--- START ---

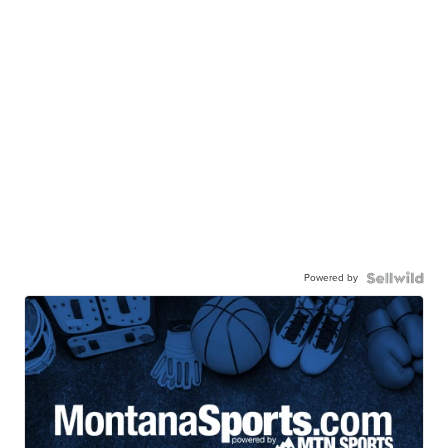
Powered by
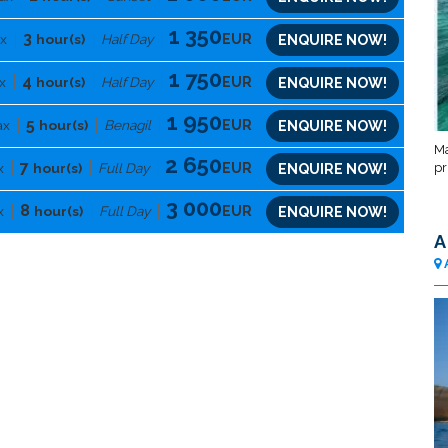
1 350
3
x
hour(s)
Half Day
EUR
ENQUIRE NOW!
1 750
4
x
hour(s)
Half Day
EUR
ENQUIRE NOW!
1 950
5
ax
hour(s)
Benagil
EUR
ENQUIRE NOW!
Ma
2 650
7
pr
x
hour(s)
Full Day
EUR
ENQUIRE NOW!
3 000
8
x
hour(s)
Full Day
EUR
ENQUIRE NOW!
A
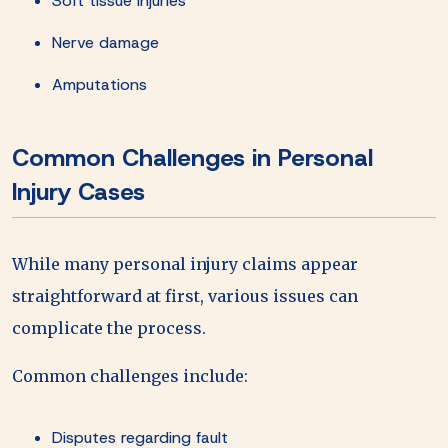
Soft tissue injuries
Nerve damage
Amputations
Common Challenges in Personal
Injury Cases
While many personal injury claims appear
straightforward at first, various issues can
complicate the process.
Common challenges include:
Disputes regarding fault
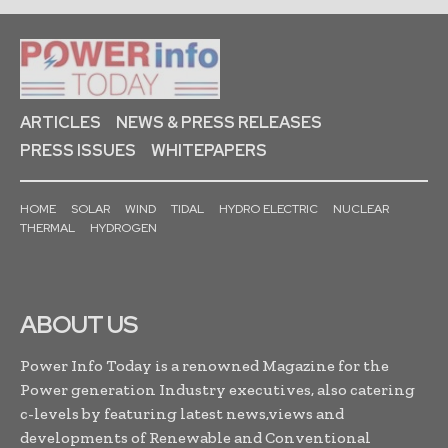
ARTICLES
NEWS & PRESS RELEASES
PRESS ISSUES
WHITEPAPERS
HOME
SOLAR
WIND
TIDAL
HYDRO ELECTRIC
NUCLEAR
THERMAL
HYDROGEN
ABOUT US
Power Info Today is a renowned Magazine for the
Power generation Industry executives, also catering
c-levels by featuring latest news,views and
developments of Renewable and Conventional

--- END ---

The pictures in the entries above should be left out; all else must be copied exactly.

Powered by
1 350
3
x
hour(s)
Half Day
EUR
ENQUIRE NOW!
1 750
4
x
hour(s)
Half Day
EUR
ENQUIRE NOW!
1 950
5
ax
hour(s)
Benagil
EUR
ENQUIRE NOW!
Ma
2 650
7
pr
x
hour(s)
Full Day
EUR
ENQUIRE NOW!
3 000
8
x
hour(s)
Full Day
EUR
ENQUIRE NOW!
A
Soft tissue injuries
Nerve damage
Amputations
Common Challenges in Personal
Injury Cases
While many personal injury claims appear
straightforward at first, various issues can
complicate the process.
Common challenges include:
Disputes regarding fault
ARTICLES
NEWS & PRESS RELEASES
PRESS ISSUES
WHITEPAPERS
HOME
SOLAR
WIND
TIDAL
HYDRO ELECTRIC
NUCLEAR
THERMAL
HYDROGEN
ABOUT US
Power Info Today is a renowned Magazine for the
Power generation Industry executives, also catering
c-levels by featuring latest news,views and
developments of Renewable and Conventional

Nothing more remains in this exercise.